Regarding bad debts, MCredit’s leader said that since finance company’s specific characteristic is unsecured business, the collection of debts and the existence of bad debts are present. Since in 2020, finance companies have gradually been lowering the proportion of cash loans, the risks will decline. MBBank has also strengthened its instalment lending model, bringing the proportion of instalment loans to 40-50%.
This year, MCredit will also consolidated its entire operation, improve the role of committees, strengthen regulations to have better governance, prioritise the construction of a modern system in order to create the competitiveness for the company. In addition, MCredit is implementing personnel restructuring, cutting more than 500 employees, etc. All of these factors will help reduce costs, improving operation efficiency.
In the first half of 2020, MCredit’s bad debts are estimated to be controlled below six percent, the debt drift ratio (typical characteristic of finance companies) is expected to be less than four percent, and the company’s profit is estimated at about 120 billion dong.
SHB FC is drawing attention of many investors.
At the AGM, shareholders of Saigon Hanoi Commercial Joint Stock Bank (SHB) has approved the plan to divest from SHB Finance Company (SHB FC). The deal is expected to bring a large capital surplus to the bank.
Chair of SHB’s BOD Do Quang Hien said that SHB FC was formerly known as Vinaconex-Viettel Finance Joint Stock Company. Before merging in SHB, it was a company with good health. With such good financial foundation, SHB has always ensured that SHB FC’s operation is in good status with good risk management. “This is a good time to divest to foreign strategic investors,” said Hien.
The benefit of the divestment, in addition to the significant capital surplus, is also to enhance SHB FC’s governance.

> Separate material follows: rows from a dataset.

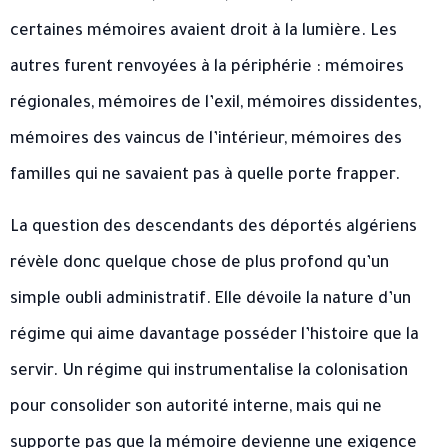
certaines mémoires avaient droit à la lumière. Les
autres furent renvoyées à la périphérie : mémoires
régionales, mémoires de l’exil, mémoires dissidentes,
mémoires des vaincus de l’intérieur, mémoires des
familles qui ne savaient pas à quelle porte frapper.
La question des descendants des déportés algériens
révèle donc quelque chose de plus profond qu’un
simple oubli administratif. Elle dévoile la nature d’un
régime qui aime davantage posséder l’histoire que la
servir. Un régime qui instrumentalise la colonisation
pour consolider son autorité interne, mais qui ne
supporte pas que la mémoire devienne une exigence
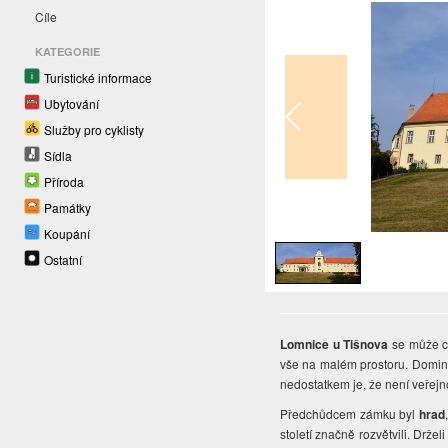
Cíle
KATEGORIE
Turistické informace
Ubytování
Služby pro cyklisty
Sídla
Příroda
Památky
1
/
1
Koupání
Ostatní
Lomnice u Tišnova
se může c
vše na malém prostoru. Domina
nedostatkem je, že není veřejno
Předchůdcem zámku byl
hrad
století značně rozvětvili. Drže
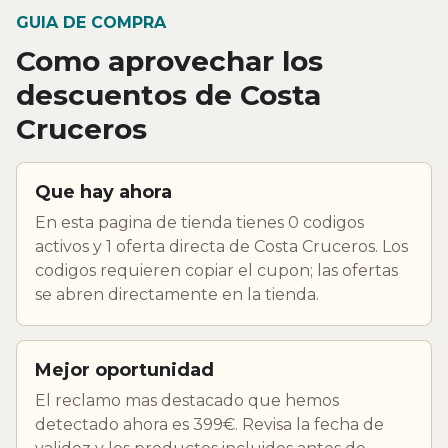
GUIA DE COMPRA
Como aprovechar los
descuentos de Costa
Cruceros
Que hay ahora
En esta pagina de tienda tienes 0 codigos
activos y 1 oferta directa de Costa Cruceros. Los
codigos requieren copiar el cupon; las ofertas
se abren directamente en la tienda.
Mejor oportunidad
El reclamo mas destacado que hemos
detectado ahora es 399€. Revisa la fecha de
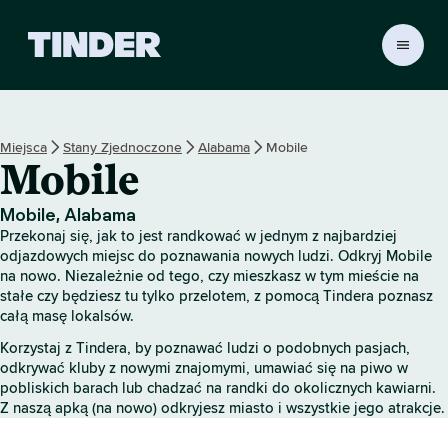
T
i
n
d
e
Miejsca
Stany Zjednoczone
Alabama
Mobile
r
Mobile
S
t
r
Mobile, Alabama
o
Przekonaj się, jak to jest randkować w jednym z najbardziej
n
odjazdowych miejsc do poznawania nowych ludzi. Odkryj Mobile
a
na nowo. Niezależnie od tego, czy mieszkasz w tym mieście na
stałe czy będziesz tu tylko przelotem, z pomocą Tindera poznasz
g
całą masę lokalsów.
ł
ó
Korzystaj z Tindera, by poznawać ludzi o podobnych pasjach,
w
odkrywać kluby z nowymi znajomymi, umawiać się na piwo w
n
pobliskich barach lub chadzać na randki do okolicznych kawiarni.
a
Z naszą apką (na nowo) odkryjesz miasto i wszystkie jego atrakcje.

SHB’s leader added that “We will also choose strategic investors to accompany, resonate and cooperate in the business strategies of both parties.”
Concerning the selling price, SHB’s Chair said that the bank will strive to have the best benefits for shareholders. The selling rate must follow the regulations of the SBV. However, he emphasized that it is necessary to choose a partner that can go along and resonate with SHB.
SHB’s Chair also revealed that the bank has a partner and negotiation is ongoing. He added that the deal can be completed in 2020 because many investors are interested in SHB.
According to SHB, in 2019, SHB’s FC direct sales channels covered more than 30 provinces and cities; and other sales channels are also diverse, such as online sales, facebook, fanpage, zalo, etc.
The outstanding credit of SHB FC in 2019 was 2.727 trillion dong, up by 284 percent compared to 2018. The company’s pre-tax profit was 106 billion dong, up by 856 percent compared to 2018. As of December 31st 2019, SHB’s FC had 1,855 employees, up by 706 people compared to 2018.